高度AIサービスChatGPTを映すスクリーン (Photo by OLIVIER DOULIERY/AFP via Getty Images)

ChatGPTなど最先端AI開発に「待った」…人類文明失うリスク マスク氏ら警鐘

高度なAI人工知能)は人類に深刻なリスクをもたらす恐れがあるーー。イーロン・マスク氏ら技術界の実業家や有識者らは28日、予想困難な最先端AIの開発競争によって「地球上の生命の歴史」に大きな変化がもたらされるとして、開発を少なくとも6か月は中止し、外部機関や政府当局による管理のもとで研究を進めていくべきだと呼びかけた。

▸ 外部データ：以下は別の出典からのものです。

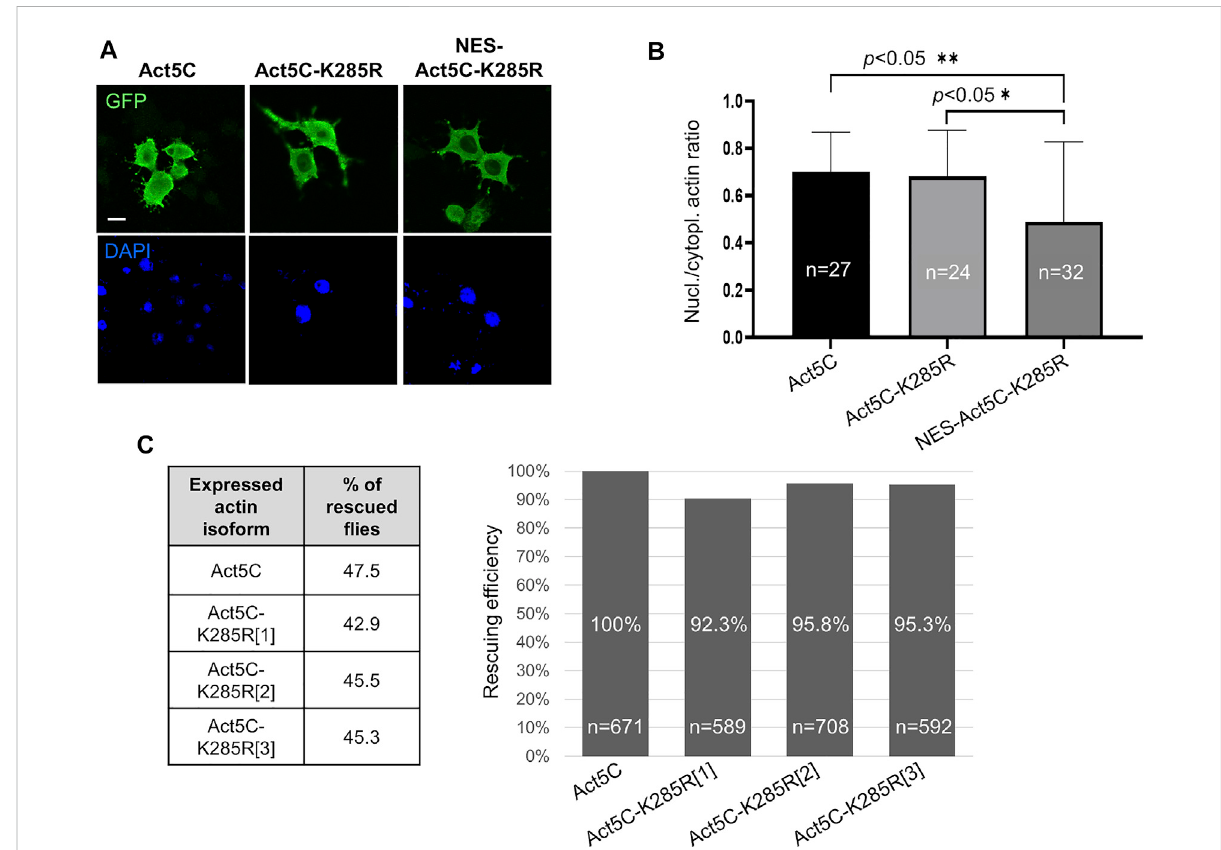
FIGURE 3 SumoylationatK285doesnotcontributesigni fi cantly tonuclearretentionofactinin Drosophila . (A) Immunostainingwithanti-GFPantibodyof Drosophila S2R + cells expressing GFP-tagged wild type (Act5C), non-sumoylatable (Act5c-K285R) and NES-tagged + non-sumoylatable (NES- Act5C-K285R)actinproteins(green).NucleiarevisualizedbyDAPIstaining(blue).Scalebar,50 μ m. (B) Quanti fi cationofimmunostainingin (A) . “ n ” is the number of cells examined. Unpaired t- test was used for statistical analysis. p -values: ** = 0.0048 and * = 0.0155. Error bars represent standard deviation. (C) Bar chart presentation of the data of the rescue experiments with the non-sumoylatable form of actin. Three independent transgenic Drosophila lines which express Act5C-K285R under the endogenous Act5C promoter (Act5C-K285R[1-3]) have been used in three parallel experiments. The percentage ratio of the fl ies rescued with wild type actin (Act5C) was considered as 100% rescue. The percentage of rescuing ef fi ciency was calculated by comparing the percentage ratio of the rescued category obtained with the Act5C-K285R forms to the 100% rescue. “ n ” is the total number of male offspring in the given rescue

書簡では、人工知能研究所「OpenAI」が開発した高度対話システム「ChatGPT」をはじめとする現在のAIシステムは、一般的な課題への取り組みで普通の人間と競争的な存在になりつつあると指摘。「人間に取って代わるかもしれない人間以外の心を開発する必要があるか、文明の制御を失う危険を冒すべきか」と注意喚起を呼びかけた。

書簡は非営利団体「フューチャー・オブ・ライフ・インスティチュート」が発表。マスク氏のほかAI研究家ヨシュア・ベンジオ氏やスチュワート・ラッセル氏、アップル、スカイプ、ピンタラスト、リップルなど大手ITサービス共同創設者ら1000人以上が署名している。

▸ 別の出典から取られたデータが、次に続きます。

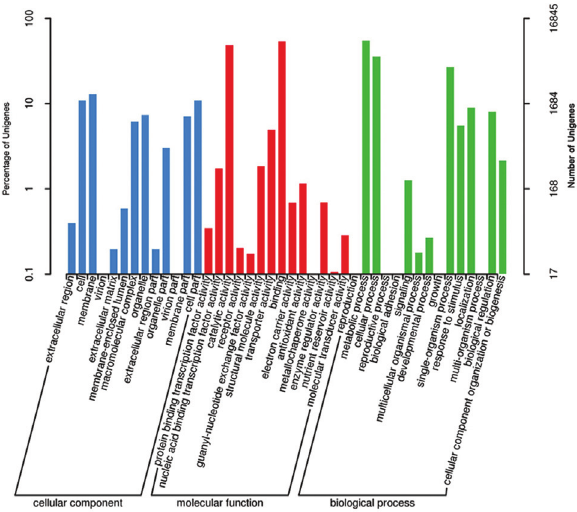
Figure 1 - GO classification of annotated Unigenes.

マスク氏らは、最先端AI開発は確実なリスク管理のもと、その成果が社会的にプラスの作用を働くことを確信できる場合のみ開発許可があたえられるべきであり、第三者の有識者組織が最先端AI開発の安全性に関する共通規範の必要性を訴えた。

さらに政策立案者と共にAIのガバナンスシステムの早期設置を求めた。具体的にはAIの膨大な計算能力の追跡と監視、真偽を判定する仕組み、AIの安全な技術研究への公的支援、AIが引き起こす経済面・政治面(特に民主主義)の混乱に対処する制度について詳述した。

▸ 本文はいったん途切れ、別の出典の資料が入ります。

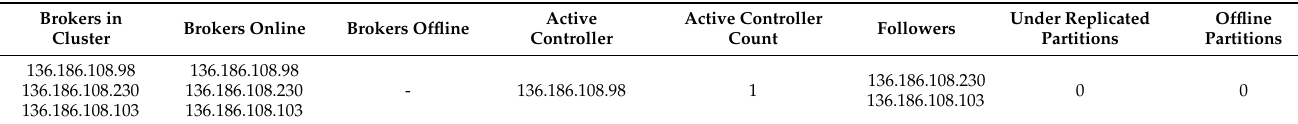
Table 4. Broker and Partition status when brokers are back in to the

今月14日に発表されたGPT-4は司法試験や医学試験にも高得点で合格するなど能力が向上している。画像分析のほか、多言語への対応能力も向上させた。認知戦が繰り広げられるなか、高度なAI技術を用いた偽情報の発信も懸念されている。

なお、メタ(旧フェイスブック)のAI開発担当チーフでニューヨーク大教授のヤン・レクン氏や、OpenAI代表サム・アルトマン最高経営責任者(CEO)は、この書簡への署名を見送った。